Via Satellite: How do you assess the prospects for DTH across the region

Bednarek: I think India reflects a model you will see develop in a number of places. This will be for a number of reasons. Firstly, we have a tendency, particularly from an American perspective, to see DTH as a monopoly or duopoly in a huge homogenous market. That is not the case in many other places. There are subregions within India which are huge and on their own have a sufficient population to be addressed by a DTH platform. Across Asia that is the same case. There are definitely subregions within China and even in smaller countries. There is no question that there are many different audiences that can be reached.
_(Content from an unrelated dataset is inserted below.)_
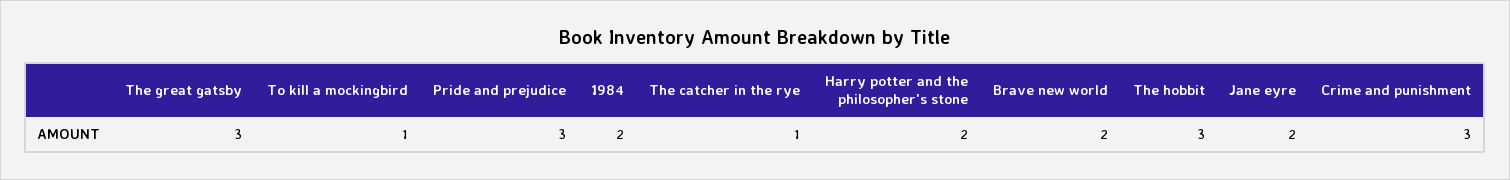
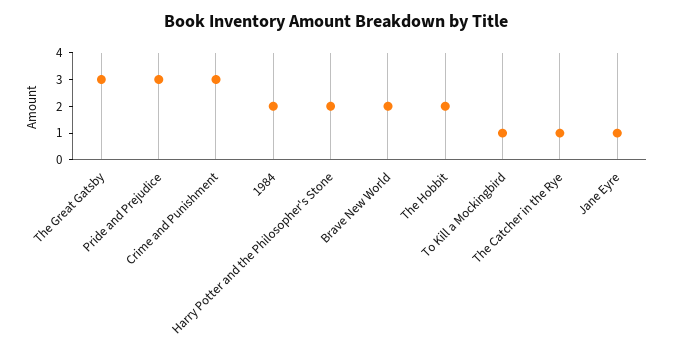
The hobbit: 3 -> 2
Jane eyre: 2 -> 1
    Over the last five to 10 years, a significant change has been the cost of becoming a DTH operator. This has dropped dramatically. You can lease capacity from a number of satellite operators. The uplink and conditional access equipment is readily available. The two principal ingredients for success are: access to programming and some sort of retail distribution channel. It is not an accident that it is the mobile guys in India that are so active in this area, because they have the existing retail sales pipelines where they can add new products such as a DTH receiver. I think the ingredients are present in all of these markets. I think packaging into smaller regionally orientated systems is relatively simple. As I often say, for a few tens of millions of dollars, you have can have a 50 channel bouquet and you don’t need that many subscribers to make money from that.

Via Satellite: How do you see the satellite landscape developing in Asia?
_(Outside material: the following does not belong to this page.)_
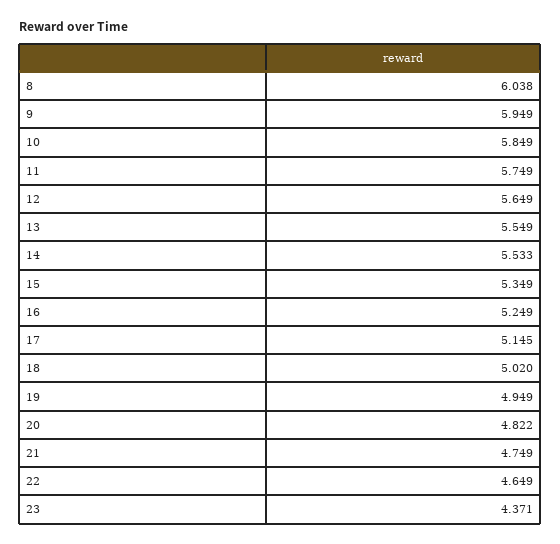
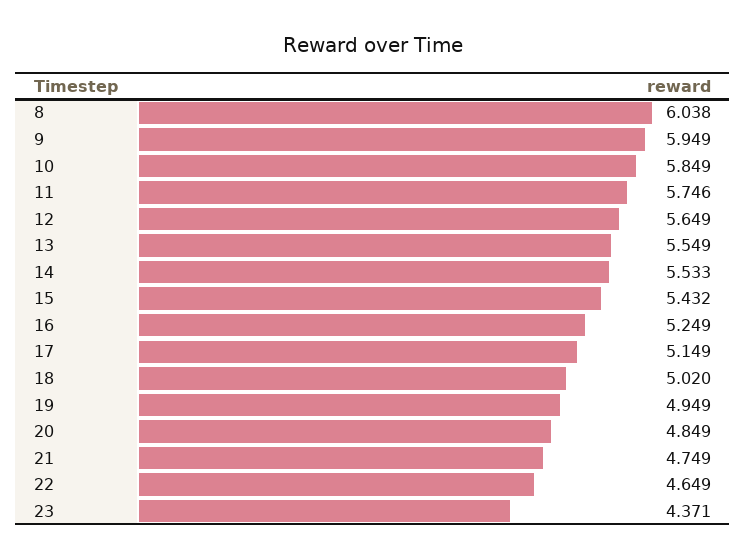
11: 5.749 -> 5.746
15: 5.349 -> 5.432
17: 5.145 -> 5.149
20: 4.822 -> 4.849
Bednarek: I don’t see any huge realignment of players in the sky. You may see a satellite here or there go into another guy’s fleet. I don’t see a driver on the horizon for a fundamental reordering of the alignment there. You are not going to get private equity firms leveraging their way as they did in the U.S. What worked in the U.S. would not work in Asia. Demand will grow on a country-by-country basis.
    VSAT as well as DTH is growing in India, although there are some regulatory constraints. In China and other markets like Pakistan, the Philippines and Vietnam, the VSAT business is growing, as is the demand for capacity to support the huge growth in mobile telephony, data and related services. There will be uneven demand growth across the region, and how each operator aligns itself for specific markets within the region could affect how you’re positioned to serve other pockets of demand, either technically, politically or otherwise.